What is the difference between a brewery and a brewpub? This is one of the many questions I am frequently asked. Let’s have quick Q&A.

Q1. Do you need a license to become a brewer (person)? A1. No. Anybody can jump on a system and brew. That’s the short answer. In order to sell beer, the premise must have a license and the beer must be made on the licensed property, (for instance, you can’t brew at home and bring it to an establishment and then sell it under their name).

Q2. What license does a brewery (place) need to make and sell beer? A2. Not going into sales tax licensing but only production licenses there are 4 types of licenses that a brewery could apply for through the federal government (you need State licences as well), each has its own set of rules.

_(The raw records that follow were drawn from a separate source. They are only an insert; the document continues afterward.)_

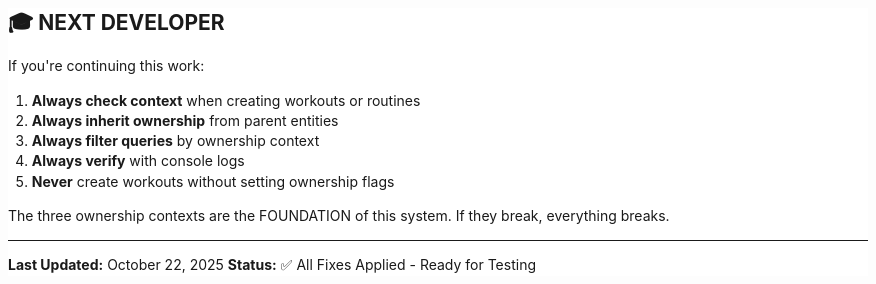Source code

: 
## 🎓 NEXT DEVELOPER

If you're continuing this work:

1. **Always check context** when creating workouts or routines
2. **Always inherit ownership** from parent entities
3. **Always filter queries** by ownership context
4. **Always verify** with console logs
5. **Never** create workouts without setting ownership flags

The three ownership contexts are the FOUNDATION of this system. If they break, everything breaks.

---

**Last Updated:** October 22, 2025
**Status:** ✅ All Fixes Applied - Ready for Testing
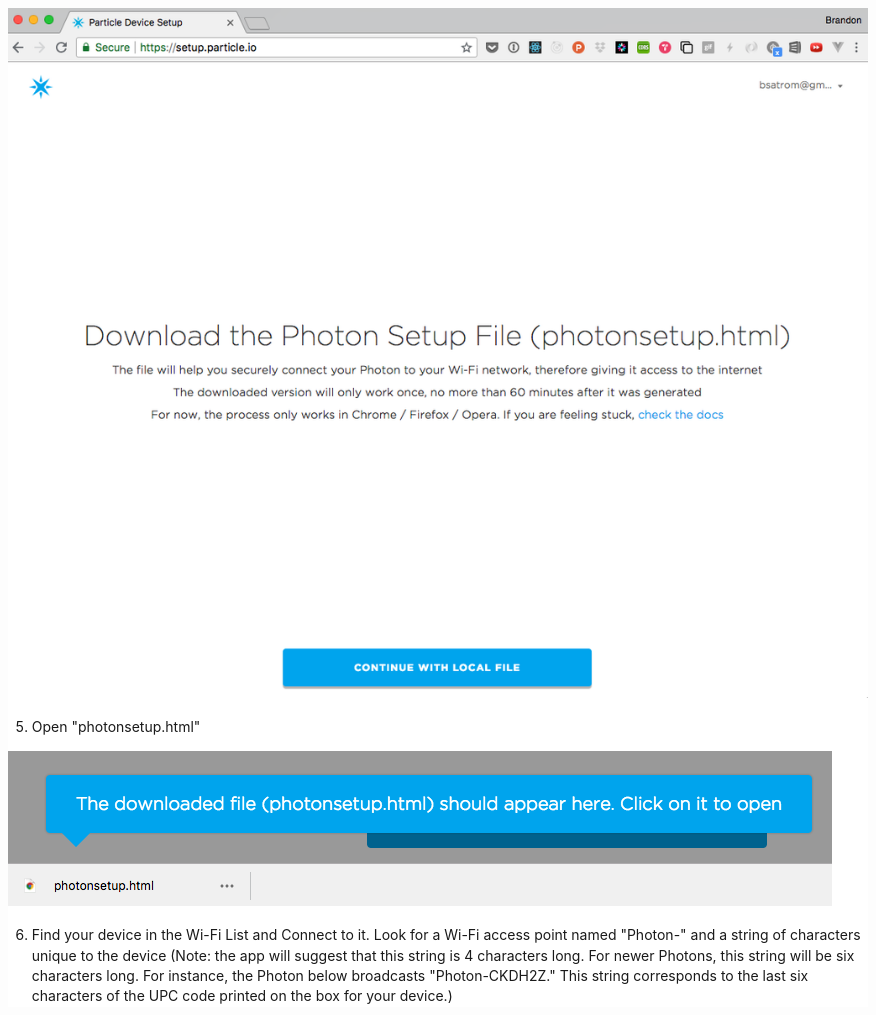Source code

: ![](./images/01/04-downloadphotonsetup.png)

5.  Open "photonsetup.html"

![](./images/01/06-runfile.png)

6.  Find your device in the Wi-Fi List and Connect to it. Look for a Wi-Fi access point named "Photon-" and a string of characters unique to the device (Note: the app will suggest that this string is 4 characters long. For newer Photons, this string will be six characters long. For instance, the Photon below broadcasts "Photon-CKDH2Z." This string corresponds to the last six characters of the UPC code printed on the box for your device.)
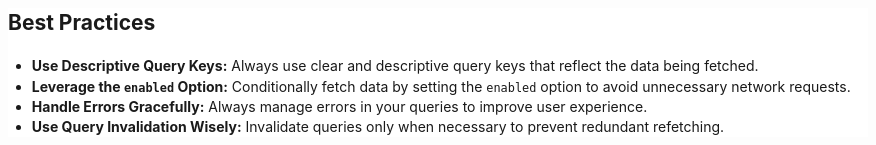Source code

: ## Best Practices

- **Use Descriptive Query Keys:** Always use clear and descriptive query keys that reflect the data being fetched.
- **Leverage the `enabled` Option:** Conditionally fetch data by setting the `enabled` option to avoid unnecessary network requests.
- **Handle Errors Gracefully:** Always manage errors in your queries to improve user experience.
- **Use Query Invalidation Wisely:** Invalidate queries only when necessary to prevent redundant refetching.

  1. Production Brewery – This is the most common type of license and allows one to make and sell beer on property (tasting room) or for distribution. There are no volume production limits. These tasting rooms cannot sell liquor, wine or other alcoholic products besides Wisconsin-produced beer on the premises. The Fermentorium in Cedarburg is an example. They are allowed to serve food if they follow the basic heath codes and are inspected.

  2. Brewpub – A restaurant with a brewery on-site. Most restaurants also have a full bar (guest beers, wine, liquor, etc) a brewpub is no different. The brewpub must hold a local municipality Class B license in order to apply to be a brewpub. The brewing license has a ceiling on volume produced and also how much beer is sold on-site verses off-site. Inventors Brewpub is an example.

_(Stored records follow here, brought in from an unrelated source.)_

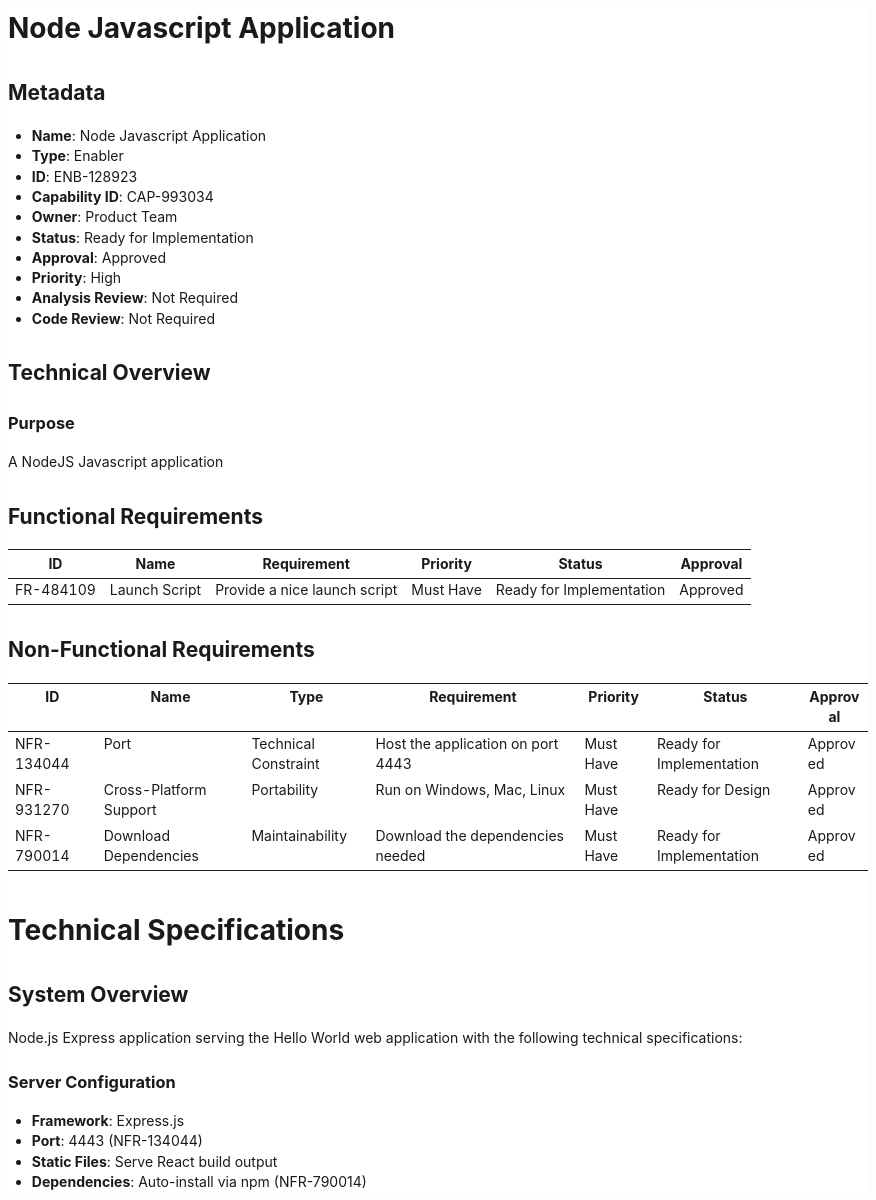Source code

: # Node Javascript Application

## Metadata

- **Name**: Node Javascript Application
- **Type**: Enabler
- **ID**: ENB-128923
- **Capability ID**: CAP-993034
- **Owner**: Product Team
- **Status**: Ready for Implementation
- **Approval**: Approved
- **Priority**: High
- **Analysis Review**: Not Required
- **Code Review**: Not Required

## Technical Overview
### Purpose
A NodeJS Javascript application

## Functional Requirements

| ID | Name | Requirement | Priority | Status | Approval |
|----|------|-------------|----------|--------|----------|
| FR-484109 | Launch Script | Provide a nice launch script | Must Have | Ready for Implementation | Approved |

## Non-Functional Requirements

| ID | Name | Type | Requirement | Priority | Status | Approval |
|----|------|------|-------------|----------|--------|----------|
| NFR-134044 | Port | Technical Constraint | Host the application on port 4443 | Must Have | Ready for Implementation | Approved |
| NFR-931270 | Cross-Platform Support | Portability | Run on Windows, Mac, Linux | Must Have | Ready for Design | Approved |
| NFR-790014 | Download Dependencies | Maintainability | Download the dependencies needed | Must Have | Ready for Implementation | Approved |

# Technical Specifications

## System Overview
Node.js Express application serving the Hello World web application with the following technical specifications:

### Server Configuration
- **Framework**: Express.js
- **Port**: 4443 (NFR-134044)
- **Static Files**: Serve React build output
- **Dependencies**: Auto-install via npm (NFR-790014)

  3. Alternating Proprietorship – Also known as “gypsy brewing” because the brewery personnel doesn’t own their own equipment but rents the equipment from an existing brewer. This license is similar to a production breweries because the Alternating Proprietorship physically brews their own beer, but they are more-or-less just leasing the equipment for a period. This does allow them to brand and sell their own products and move from brewery to brewery as long as the proper paperwork is in place. Esser Brewing is an example.

  4. Contract brewing – This type of brewery has become a target of ridicule and taboo amongst other craft breweries, but I don’t think it is justified. Nobody ridicules Craftsman tools for contracting their tools to the best companies out there to make the variety of tools they sell. [steps off soap box] This license is similar to the alternating proprietorship except they are hiring other brewers to brew for them and usually package too. Octopi in Madison contract brews for a variety of different breweries like One Barrel Brewing, Brenner Brewing, & Hop Haus Brewing as examples. Stevens Point Brewery, Minhas Brewing, Sand Creek Brewing and City Brewing in LaCrosse also all do contract brewing for other smaller breweries.

Every brewery in the State of Wisconsin can contract or alt. prop. but currently doesn't allow brewpubs to contract or alt. prop. for other breweries flavors nor can a brewpub have it's flavors produced by anybody else and package wholly under their own name. (The only exception is a brewpub chain like Water Street Brewing for other Water Streets with the same owners) Another clarification: the collaboration beers that Inventors Brewpub helped make must still have the other brewery as the primary on the package.

One example where a law change would make sense to open up brewpubs to alt. prop. would be 8th Street Alehouse in Sheboygan, WI. They are a one barrel nanobrewery with aspirations to upgrade to a 7bbl brewery. They are not allowed to have two of their flavors made at another brewery while they shut down to remodel their brewery. The regular customers won't be able to get their flagship beers during this time. It would be nice even if just temporary licencing allowed the breweries to expand and help industry/commerce.

Hopefully you learned something about beer and alcohol licensing even if it's just that the whole ball of wax is complicated.